Expression of UMSBP throughout the cell cycle. C. fasciculata cell cultures were synchronized as described in the legend to Fig. 3. In A, the steady-state levels of UMSBP mRNA in synchronized cell cultures were determined by Northern blot hybridization analyses of total cell RNA (15 μg/lane) isolated at 30 min intervals after the release from hydroxyurea arrest using UMSBP and CaBP ORFs probes as described in Materials and Methods. In B, the rate of UMSBP synthesis during the cell cycle was followed in synchronized cell cultures, monitoring the incorporation of [³⁵S]methionine/cysteine during short (15 min) pulse labeling at the indicated time intervals after the release of hydroxyurea arrest. Metabolic labeling of C. fasciculata cultures was conducted as described in Materials and Methods. Sampled cells were lysed, and the cleared cell lysates were immunoprecipitated with anti-UMSBP antibody and protein A–Sepharose and analyzed by electrophoresis in 16.5% Tris-tricine SDS-polyacrylamide gels as described in Materials and Methods. Indicated are ³⁵S-labeled immunoprecipitates of UMSBP quantified by phosphorImager (a) relative to their respective Western blots developed by ECL and quantified by densitometry (b). In C, the abundance of UMSBP in synchronized C. fasciculata cell cultures was determined by Western blot analyses as described in Materials and Methods. Cells withdrawn at the indicated time intervals after the release from hydroxyurea arrest were lysed, and cleared cell lysates were electrophoresed (20 μg protein/lane), blotted onto membranes, and probed with anti-UMSBP and anti-pol β antibodies. Detection of immune complexes by ECL was described in Materials and Methods. In D, UMSBP activity in synchronized cell cultures was conducted by the electrophoretic mobility shift analysis as described in Materials and Methods. Lysates (fraction I; Tzfati et al. 1995) of cell aliquots withdrawn at the indicated time intervals were used (10 ng protein/assay), and 12 fmol of the ³²P-labeled UMS DNA ligand were used.
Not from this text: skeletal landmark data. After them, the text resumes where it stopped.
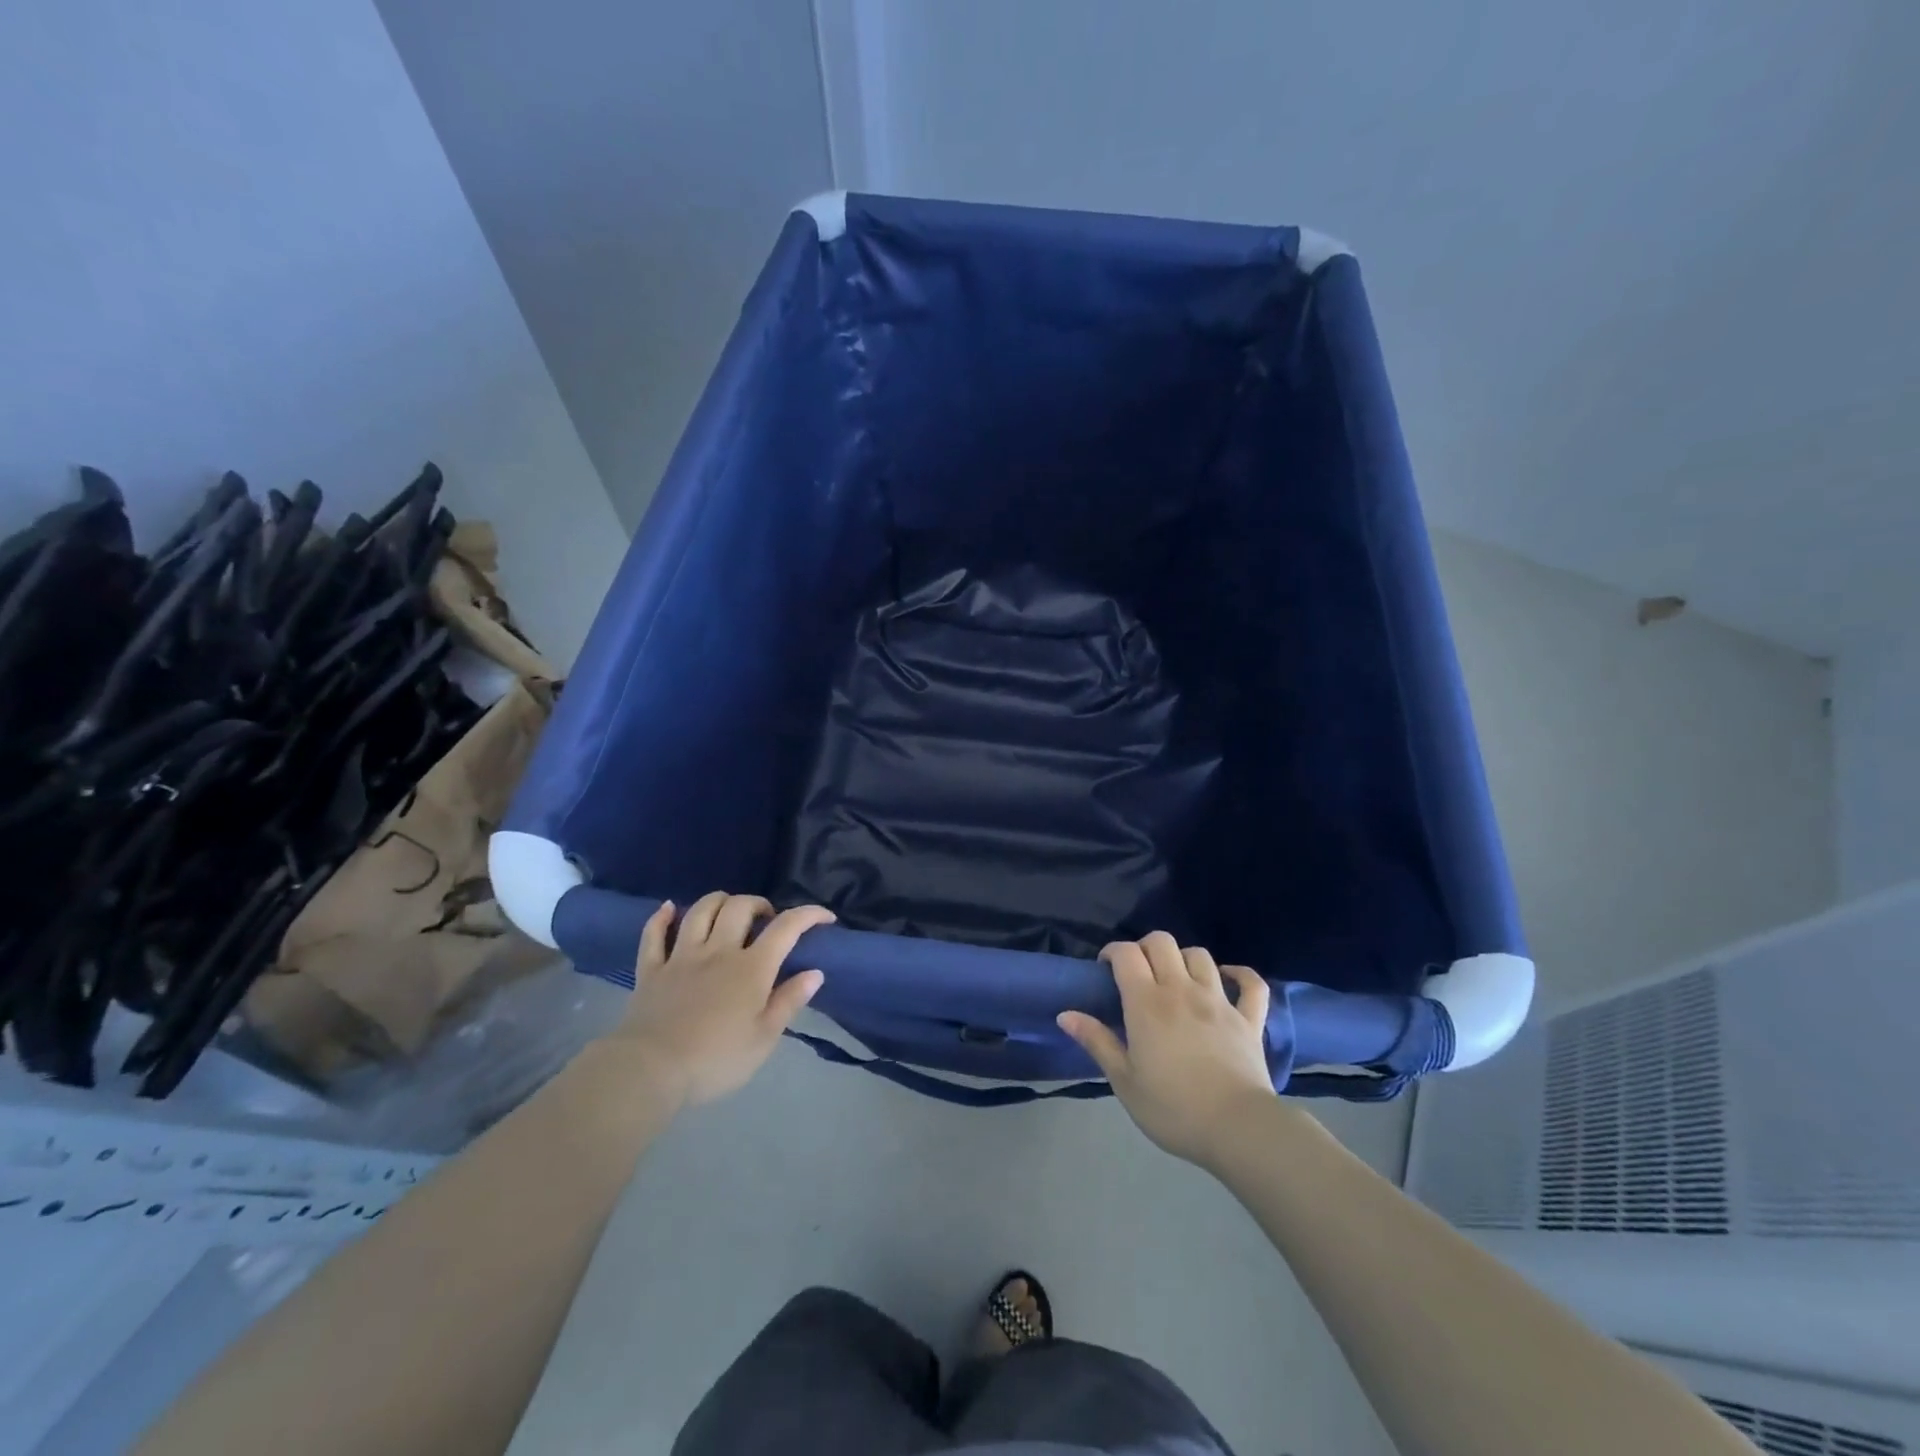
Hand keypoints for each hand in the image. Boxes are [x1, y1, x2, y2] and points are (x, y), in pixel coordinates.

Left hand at [606, 892, 833, 1108]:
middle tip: (767, 920)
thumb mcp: (764, 1039)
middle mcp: (718, 951)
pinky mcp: (651, 970)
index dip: (808, 915)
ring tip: (729, 911)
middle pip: (739, 908)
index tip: (825, 917)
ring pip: (700, 911)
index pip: (786, 928)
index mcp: (751, 968)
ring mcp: (681, 957)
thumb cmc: (716, 1059)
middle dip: (759, 904)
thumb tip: (815, 972)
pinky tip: (669, 908)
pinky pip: (654, 934)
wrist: (650, 1071)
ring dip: (718, 902)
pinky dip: (661, 917)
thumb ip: (789, 1001)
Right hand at [1057, 931, 1275, 1168]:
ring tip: (1176, 980)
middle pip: (1162, 942)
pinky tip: (1228, 978)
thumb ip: (1097, 1042)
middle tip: (1138, 974)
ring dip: (1183, 959)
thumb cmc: (1173, 1108)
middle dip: (1145, 948)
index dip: (1112, 952)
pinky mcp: (1249, 1018)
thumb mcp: (1124, 1081)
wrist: (1238, 1128)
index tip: (1105, 970)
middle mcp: (1182, 990)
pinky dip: (1240, 975)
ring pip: (1200, 955)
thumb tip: (1065, 1014)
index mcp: (1147, 1003)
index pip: (1126, 953)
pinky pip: (1251, 984)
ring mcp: (1219, 1001)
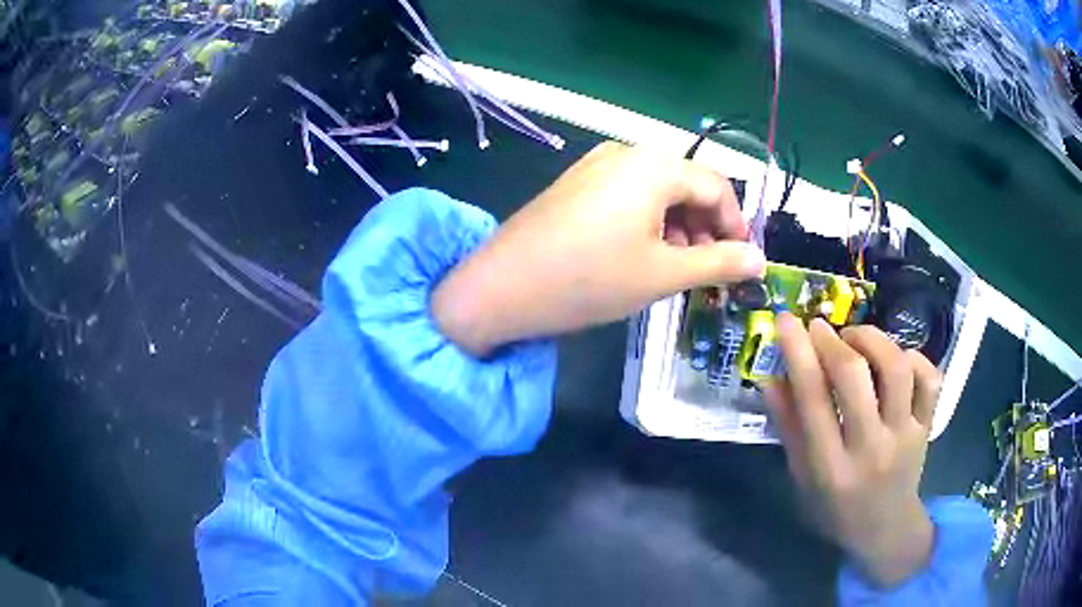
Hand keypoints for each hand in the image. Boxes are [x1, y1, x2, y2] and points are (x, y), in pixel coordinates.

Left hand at [432, 141, 765, 354]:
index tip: (741, 261)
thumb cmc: (590, 278)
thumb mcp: (663, 273)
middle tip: (709, 269)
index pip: (716, 186)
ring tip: (676, 267)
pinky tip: (642, 253)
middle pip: (686, 183)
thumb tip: (759, 259)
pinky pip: (628, 194)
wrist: (502, 286)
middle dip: (706, 226)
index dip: (736, 224)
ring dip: (679, 226)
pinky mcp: (576, 182)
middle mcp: (627, 152)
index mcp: (654, 165)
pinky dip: (648, 221)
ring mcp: (596, 164)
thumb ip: (718, 262)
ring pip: (657, 189)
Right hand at [765, 315, 942, 587]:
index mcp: (830, 469)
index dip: (797, 353)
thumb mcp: (802, 480)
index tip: (786, 319)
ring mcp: (904, 435)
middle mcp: (870, 449)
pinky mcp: (927, 426)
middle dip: (832, 341)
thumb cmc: (835, 510)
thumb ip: (789, 429)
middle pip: (855, 377)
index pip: (812, 400)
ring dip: (872, 339)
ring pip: (896, 369)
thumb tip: (772, 378)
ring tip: (856, 337)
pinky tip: (895, 357)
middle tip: (820, 328)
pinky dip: (913, 356)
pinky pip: (928, 378)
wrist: (886, 529)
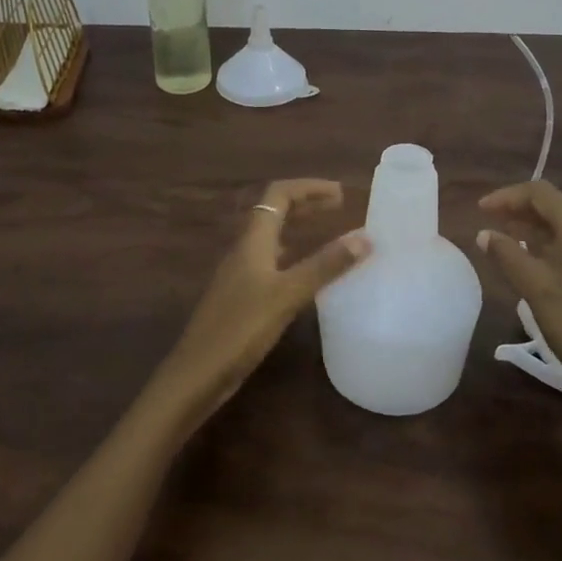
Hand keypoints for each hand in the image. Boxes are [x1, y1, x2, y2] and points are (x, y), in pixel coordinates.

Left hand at [143, 179, 368, 438]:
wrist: (197, 373)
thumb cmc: (241, 328)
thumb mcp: (287, 294)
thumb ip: (325, 265)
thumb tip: (364, 236)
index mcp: (252, 241)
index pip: (278, 195)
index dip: (308, 187)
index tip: (340, 193)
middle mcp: (243, 250)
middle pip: (273, 211)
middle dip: (305, 203)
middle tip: (337, 205)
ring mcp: (239, 274)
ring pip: (270, 237)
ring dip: (297, 227)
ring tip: (326, 231)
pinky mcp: (240, 297)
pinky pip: (269, 261)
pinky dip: (291, 255)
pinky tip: (302, 273)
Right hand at [476, 181, 561, 447]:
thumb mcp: (534, 288)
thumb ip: (507, 253)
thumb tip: (485, 234)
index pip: (540, 193)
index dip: (507, 197)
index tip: (480, 211)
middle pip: (559, 206)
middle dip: (523, 212)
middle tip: (492, 225)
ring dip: (541, 229)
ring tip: (512, 242)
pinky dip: (561, 244)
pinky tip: (544, 262)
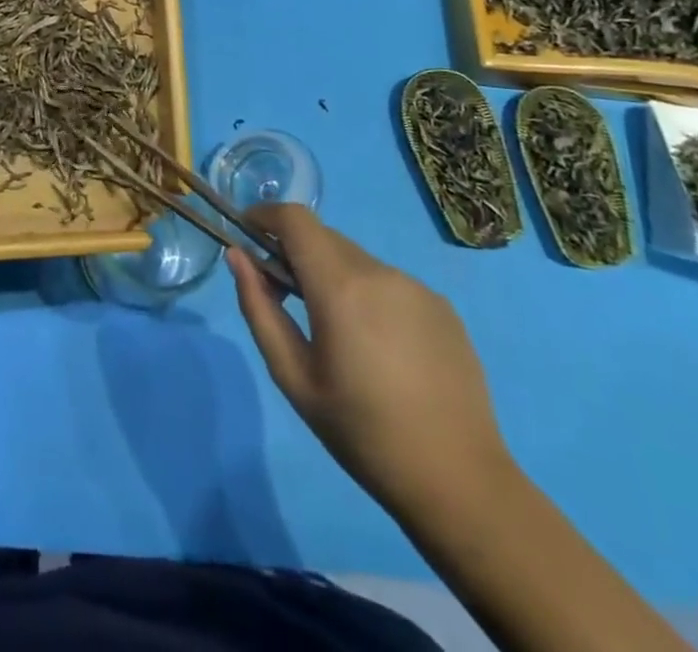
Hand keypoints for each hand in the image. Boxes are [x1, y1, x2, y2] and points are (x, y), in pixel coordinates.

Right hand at [229, 204, 511, 514]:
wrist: (459, 482)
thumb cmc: (362, 433)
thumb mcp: (294, 376)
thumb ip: (259, 308)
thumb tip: (238, 256)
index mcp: (341, 287)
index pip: (295, 219)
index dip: (265, 215)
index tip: (247, 234)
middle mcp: (380, 272)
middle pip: (324, 237)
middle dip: (295, 251)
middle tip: (283, 294)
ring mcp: (416, 286)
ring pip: (356, 260)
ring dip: (332, 275)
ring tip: (336, 331)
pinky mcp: (442, 306)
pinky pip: (389, 282)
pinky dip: (367, 294)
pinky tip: (379, 347)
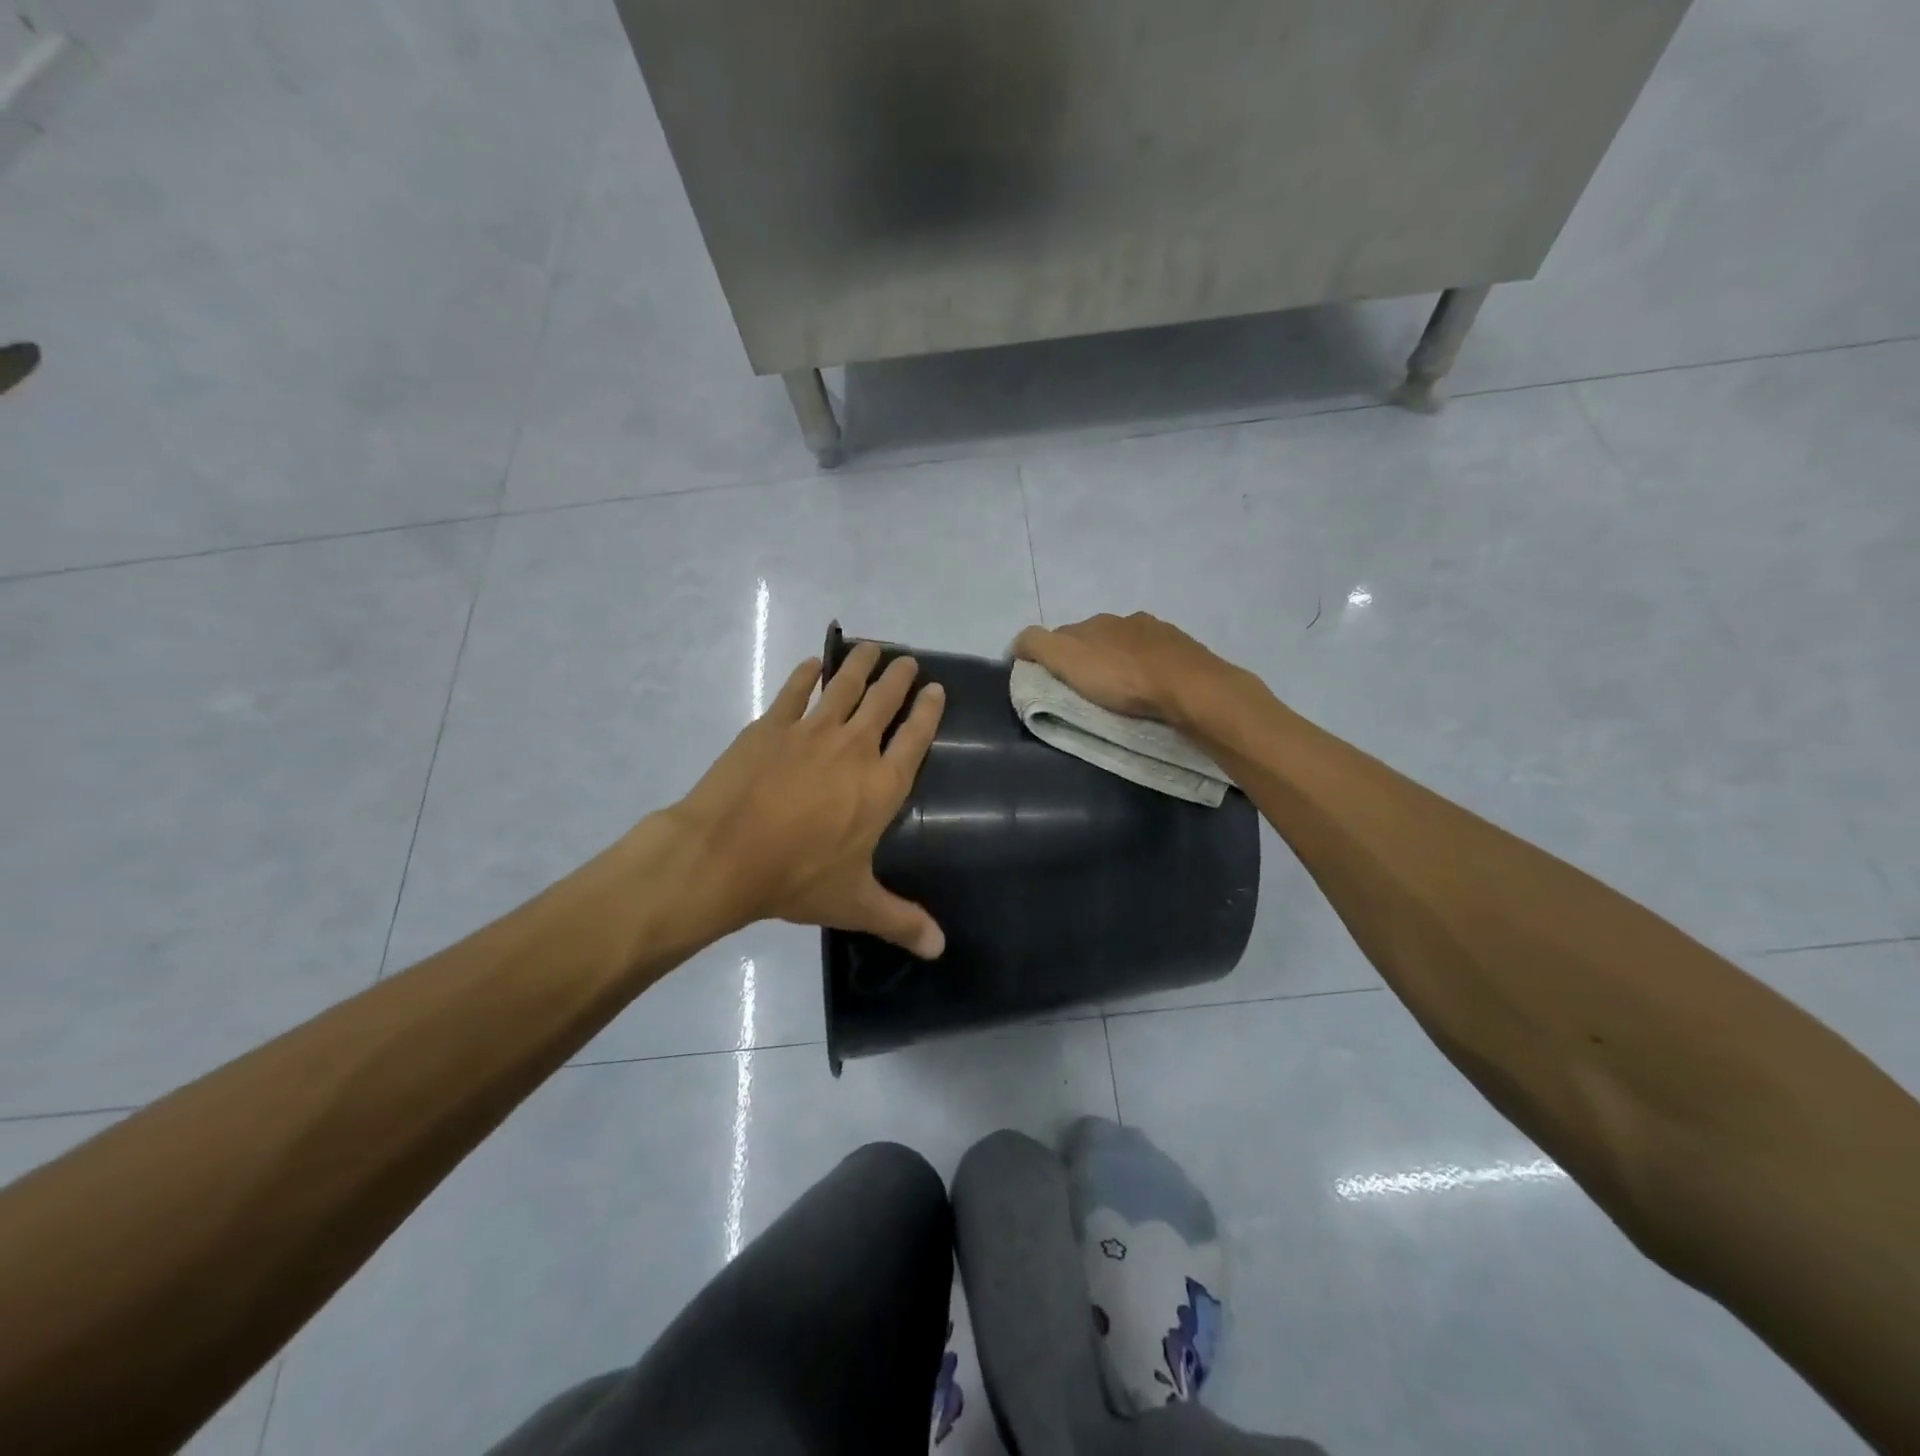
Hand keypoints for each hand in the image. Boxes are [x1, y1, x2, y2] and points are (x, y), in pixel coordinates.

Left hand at [670, 641, 946, 957]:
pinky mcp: (771, 726)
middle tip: (907, 661)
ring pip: (844, 686)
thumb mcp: (854, 903)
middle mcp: (854, 748)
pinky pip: (795, 691)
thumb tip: (941, 949)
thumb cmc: (796, 878)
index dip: (928, 711)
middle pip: (884, 702)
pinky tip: (812, 665)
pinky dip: (806, 675)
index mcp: (881, 786)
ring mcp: (811, 731)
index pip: (915, 739)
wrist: (723, 854)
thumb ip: (900, 921)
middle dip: (899, 678)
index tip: (936, 689)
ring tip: (872, 648)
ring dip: (860, 665)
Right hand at [1011, 613, 1235, 725]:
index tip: (1050, 683)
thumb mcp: (1066, 659)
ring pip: (1128, 647)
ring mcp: (1159, 634)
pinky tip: (1150, 690)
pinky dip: (1147, 670)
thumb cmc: (1122, 677)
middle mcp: (1126, 620)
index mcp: (1095, 622)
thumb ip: (1037, 646)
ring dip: (1120, 664)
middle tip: (1085, 691)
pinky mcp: (1184, 653)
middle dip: (1088, 659)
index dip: (1052, 656)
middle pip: (1096, 639)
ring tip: (1120, 693)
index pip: (1062, 634)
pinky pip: (1156, 659)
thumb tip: (1016, 644)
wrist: (1189, 688)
Indicated are UMSBP-UMS DNA complexes and free UMS DNA.

Figure 6

Schematic description of UMSBP localization throughout the cell cycle. The scheme is based upon fluorescence microscopy of UMSBP immunolocalization, DAPI staining of kDNA networks, and incorporation of fluorescently labeled dUTP into gapped kDNA replication intermediates in synchronized cell cultures. See text for details. Note that in these diagrams, the basal body of the flagellum is positioned just below the kDNA disk.